Brad and Hans had the salmon resting in brine 20 minutes prior to our arrival, so it was ready to be rinsed, drained and seasoned with olive oil, salt and pepper. This then went into the plastic bag ready to be sealed and placed carefully into water in the sous vide machine at 52 degrees for 20 minutes.
The egg had also been pre-prepared in the sous vide machine. Cooked at 63 degrees for 45 minutes, the eggs were resting ready to be served. Carefully cracking the shell, it was a big thrill to have the whole egg slide out intact, looking perfectly poached.
While the salmon was cooking, we whisked together sugar, gelatin, hot water and espresso and placed into cup moulds ready to be chilled and served as pannacotta.
The asparagus foam had already been prepared and Hans spent some time explaining the process. With the consistency of whipped cream, it was light and fluffy but held its shape when spooned onto the plate.
Twenty minutes passed by quickly and it was soon time to plate up our meal. As we learnt how to smoke the salmon we giggled at the contraption and how it worked. The Smoking Gun makes smoking easy and allows for a measured amount of natural, cool, smoke to be added to a dish. The fragrance of burning wood chips permeated the air.
It was time to taste our creation. We plated up the salmon, egg and foam and dressed it with oil. It presented well on the plate and tasted equally as good. The salmon was moist, tender and perfectly cooked. The egg was delicious and contained a liquid golden yolk. A mouthful of salmon, egg and asparagus foam was truly delightful and everyone eagerly ate up every bite.
After dining on the entree it was time to return to the kitchen for the main course. The two groups swapped over and we were to make Spherified Gnocchi with Cyrofiltered Tomato Broth.
This was an interesting technique to learn. I’ve never used algin before and if I’m perfectly honest, this component of the course required a lot of effort for what was essentially a simple dish. Used to keep the shape of the milk and goats cheese blend, I was curious to how it worked. The dish looked appetizing and was enjoyable to eat. The scientific aspect of this was fascinating but didn’t enhance or improve the flavour of the meal.

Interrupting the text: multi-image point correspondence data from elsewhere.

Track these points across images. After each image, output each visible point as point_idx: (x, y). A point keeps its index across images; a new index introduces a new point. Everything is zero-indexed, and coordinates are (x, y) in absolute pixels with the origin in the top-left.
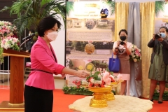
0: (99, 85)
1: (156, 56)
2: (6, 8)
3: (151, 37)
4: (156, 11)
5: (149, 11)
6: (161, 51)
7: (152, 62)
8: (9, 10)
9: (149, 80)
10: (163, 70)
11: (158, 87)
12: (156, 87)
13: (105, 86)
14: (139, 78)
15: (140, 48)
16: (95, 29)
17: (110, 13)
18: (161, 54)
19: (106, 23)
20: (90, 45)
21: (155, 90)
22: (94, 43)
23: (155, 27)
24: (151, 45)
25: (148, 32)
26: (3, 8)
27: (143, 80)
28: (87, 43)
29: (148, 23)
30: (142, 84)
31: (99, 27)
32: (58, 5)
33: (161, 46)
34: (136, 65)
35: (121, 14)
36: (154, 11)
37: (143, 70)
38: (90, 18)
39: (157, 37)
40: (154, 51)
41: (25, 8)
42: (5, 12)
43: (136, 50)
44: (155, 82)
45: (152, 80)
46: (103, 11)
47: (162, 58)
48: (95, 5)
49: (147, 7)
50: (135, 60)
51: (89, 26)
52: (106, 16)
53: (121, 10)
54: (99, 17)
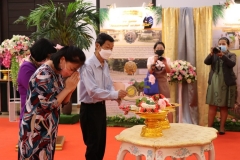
0: (153, 111)
1: (214, 75)
2: (22, 18)
3: (209, 52)
4: (214, 18)
5: (204, 18)
6: (221, 69)
7: (209, 82)
8: (25, 21)
9: (207, 106)
10: (225, 93)
11: (218, 114)
12: (215, 114)
13: (160, 111)
14: (195, 103)
15: (195, 65)
16: (137, 43)
17: (155, 22)
18: (221, 72)
19: (151, 35)
20: (131, 64)
21: (214, 118)
22: (135, 61)
23: (213, 39)
24: (209, 61)
25: (204, 45)
26: (17, 18)
27: (200, 106)
28: (127, 61)
29: (204, 34)
30: (198, 111)
31: (142, 39)
32: (89, 13)
33: (221, 62)
34: (190, 88)
35: (169, 22)
36: (211, 18)
37: (200, 93)
38: (130, 29)
39: (215, 51)
40: (213, 69)
41: (46, 18)
42: (21, 23)
43: (189, 68)
44: (214, 108)
45: (210, 106)
46: (147, 20)
47: (222, 78)
48: (136, 13)
49: (202, 13)
50: (189, 81)
51: (129, 39)
52: (150, 27)
53: (169, 18)
54: (141, 27)
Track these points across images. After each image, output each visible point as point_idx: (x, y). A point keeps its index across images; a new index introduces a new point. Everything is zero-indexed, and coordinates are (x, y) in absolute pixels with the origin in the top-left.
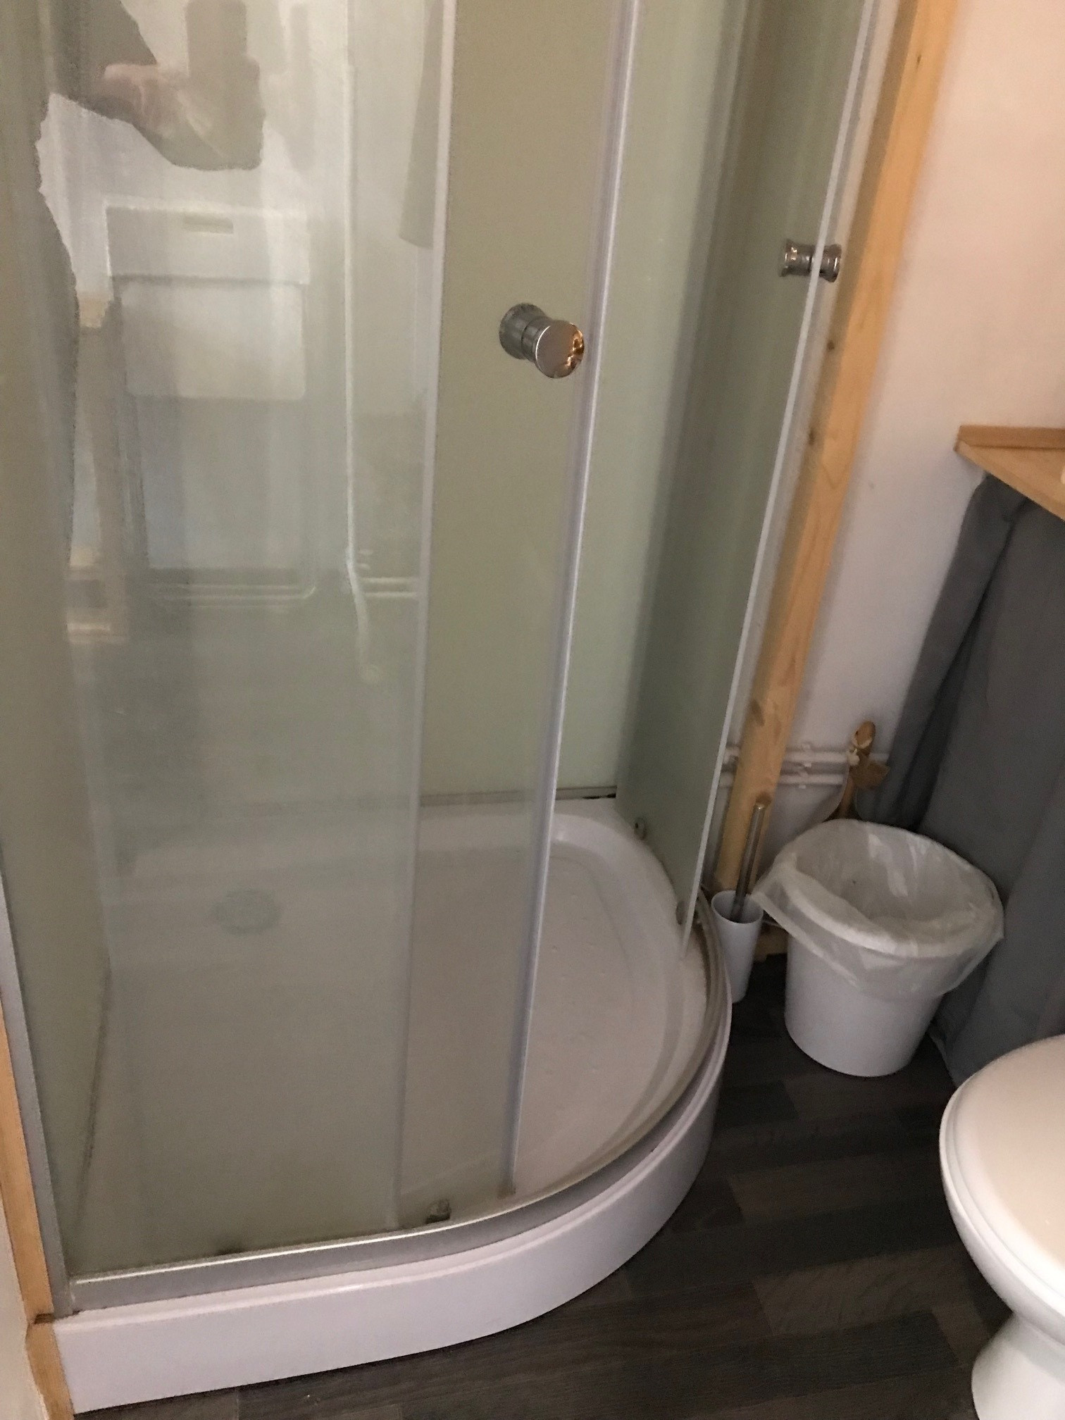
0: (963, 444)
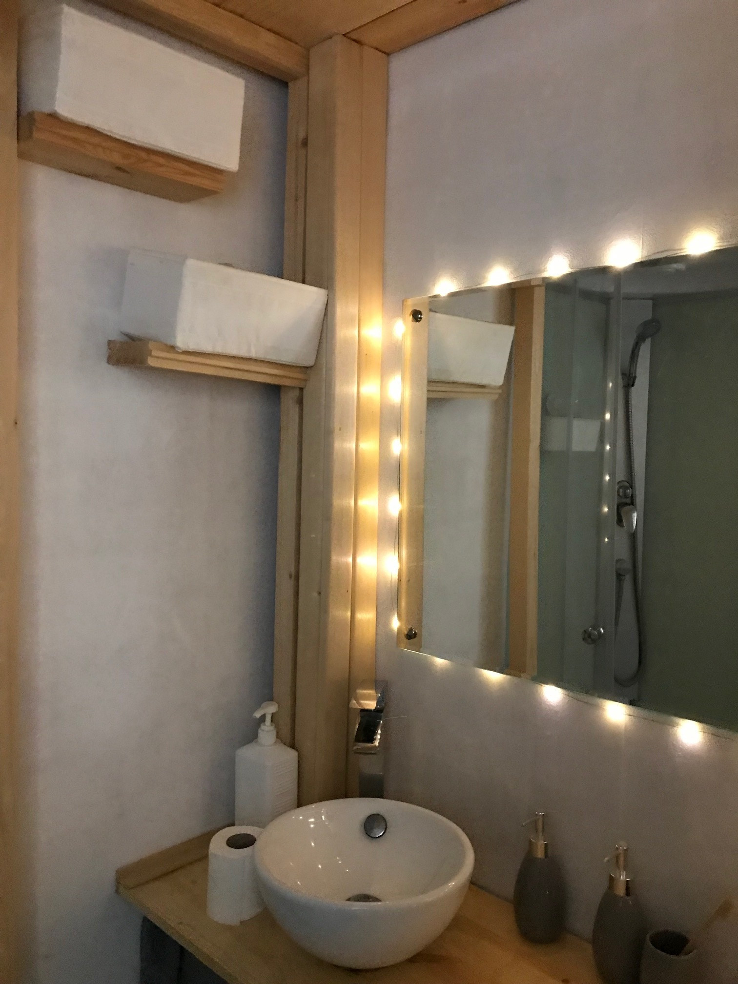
0: (121, 888)
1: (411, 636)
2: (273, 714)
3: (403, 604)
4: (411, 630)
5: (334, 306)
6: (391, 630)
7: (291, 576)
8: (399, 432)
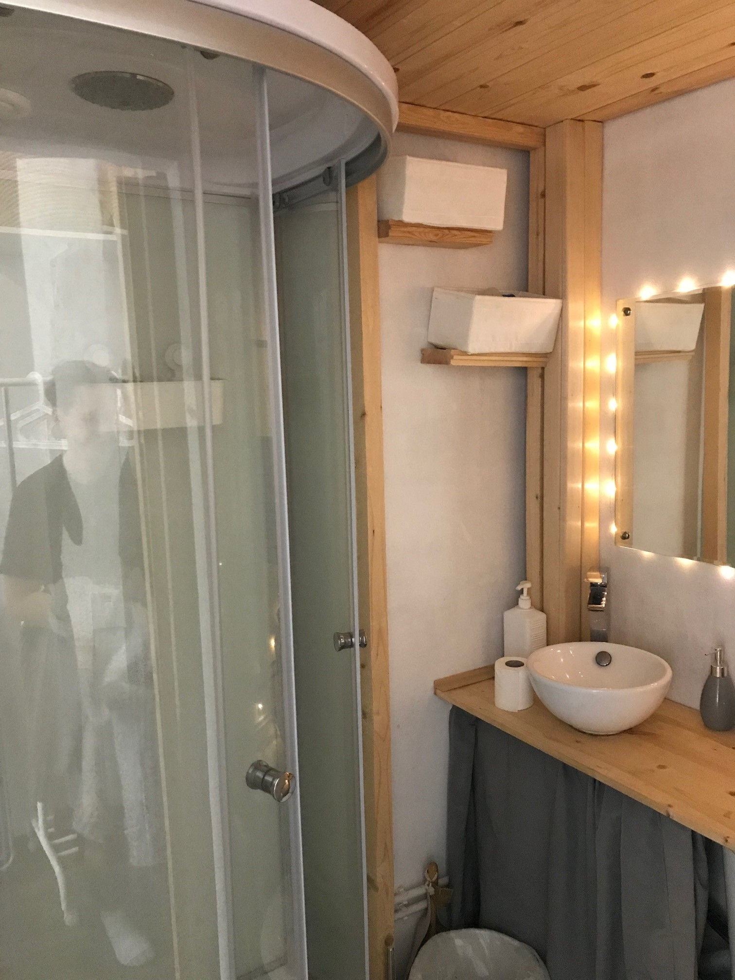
0: (438, 691)
1: (625, 537)
2: (528, 589)
3: (619, 516)
4: (625, 533)
5: (567, 310)
6: (610, 534)
7: (537, 498)
8: (615, 394)
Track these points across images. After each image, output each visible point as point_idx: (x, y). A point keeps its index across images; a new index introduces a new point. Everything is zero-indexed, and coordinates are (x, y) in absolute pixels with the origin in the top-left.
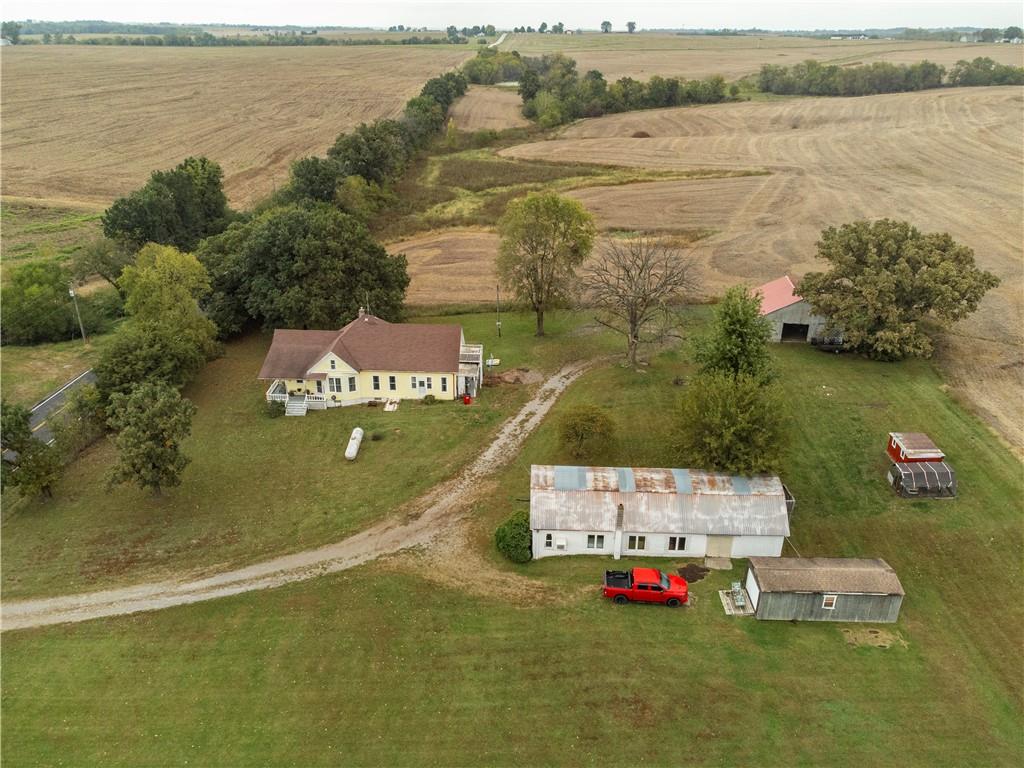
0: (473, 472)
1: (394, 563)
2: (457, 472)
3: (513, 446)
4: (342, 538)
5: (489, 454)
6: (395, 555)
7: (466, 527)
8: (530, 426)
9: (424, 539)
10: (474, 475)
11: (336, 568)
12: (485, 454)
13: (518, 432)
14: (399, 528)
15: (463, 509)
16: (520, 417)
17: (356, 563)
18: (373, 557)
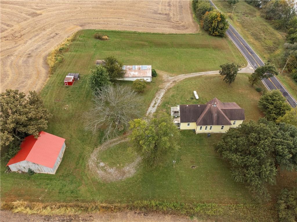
0: (165, 90)
1: (173, 75)
2: (169, 90)
3: (157, 96)
4: (186, 79)
5: (162, 94)
6: (174, 76)
7: (163, 79)
8: (154, 102)
9: (170, 78)
10: (165, 89)
11: (184, 75)
12: (163, 94)
13: (156, 100)
14: (176, 80)
15: (165, 82)
16: (156, 105)
17: (181, 75)
18: (178, 76)
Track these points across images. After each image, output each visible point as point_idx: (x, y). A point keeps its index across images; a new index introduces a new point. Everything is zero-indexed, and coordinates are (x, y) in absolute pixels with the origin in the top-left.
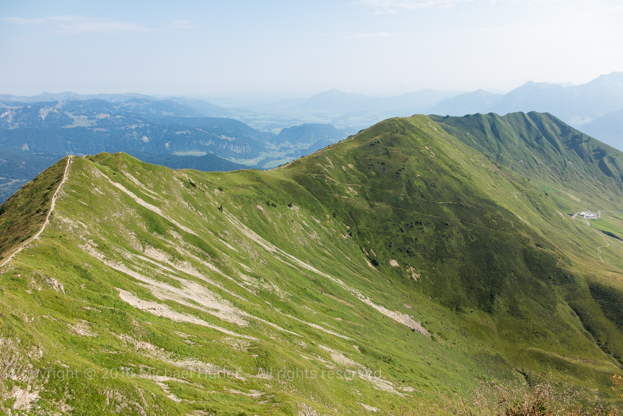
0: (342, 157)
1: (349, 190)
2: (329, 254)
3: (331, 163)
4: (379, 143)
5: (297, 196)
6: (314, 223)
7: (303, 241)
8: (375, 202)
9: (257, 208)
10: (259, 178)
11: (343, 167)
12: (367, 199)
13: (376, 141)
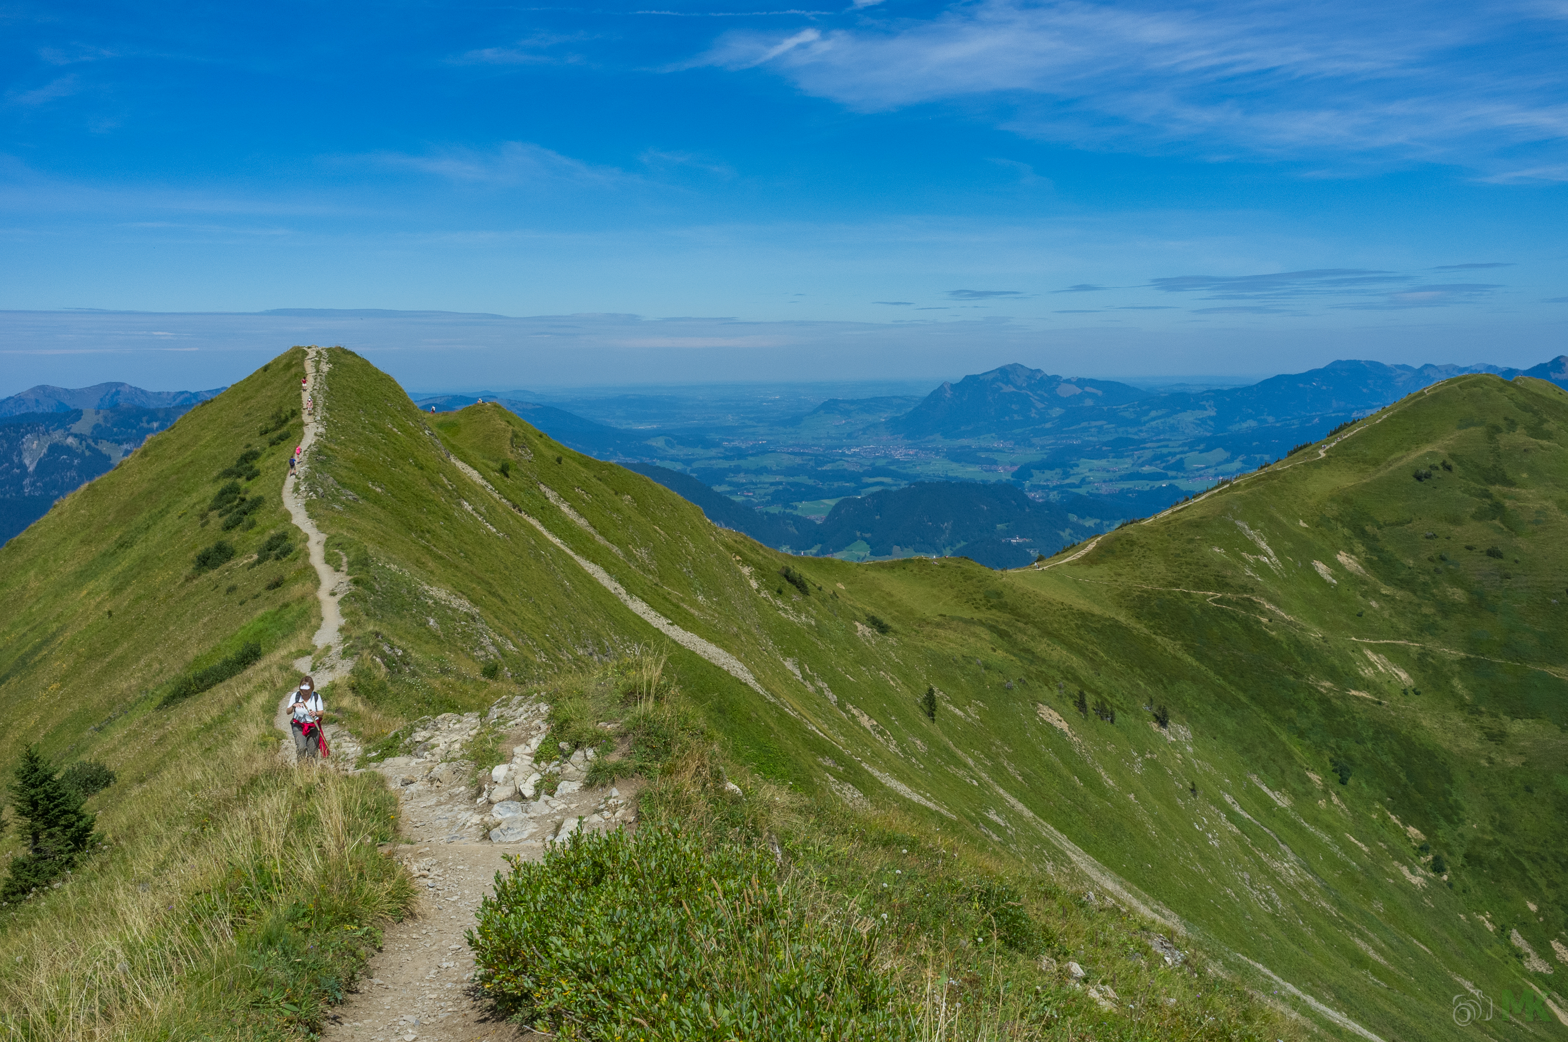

The dessert was the most fun to make. First came the chocolate soil and for something so delicious, it is remarkably simple to make. I’ve eaten this in one of Perth’s top restaurants so I couldn’t believe that it only took two ingredients – chocolate buttons and sugar!
We watched Hans make it and were surprised how quickly he created such an impressive looking dessert accompaniment. It was like making toffee and then when the small amount of water was added, it took on a soil like texture. It smelt amazing and tasted just like sweet sweet chocolate. I, like some of the others, couldn’t resist sneaking a few (or more than several) pinches while the rest of the dessert was being created.
Next was the sponge cake. Unbelievably easy and again only using a few ingredients and a paper cup, we were able to create a light, airy sponge that took only 40 seconds in the microwave. The light foam and the air trapped inside resulted in an extra fluffy sponge cake.
Plated up with the sponge, the soil and a scoop of ice cream, it looked so appealing. The smell of coffee is so alluring to me but I’m not so keen on the flavour so the panna cotta was texturally nice but a little over powering. If you love coffee though, it would have been perfect.
The Chefhire Atelier Perth cooking class was fun and interactive and it was lovely to meet some new people who also appreciate cooking and great tasting food. Brad and Hans were really helpful and happily answered questions throughout the session. They also allow for BYO so it’s worth bringing a bottle of wine to enjoy with your meal. There are a variety of cooking classes on offer and even some for children. Located at 293 Hay St, East Perth, it’s a worthwhile experience.
This Perth cooking class can be booked via the Chefhire Atelier website and cost $110 per person. Other Perth cooking classes covering a wide range of cuisines are also available.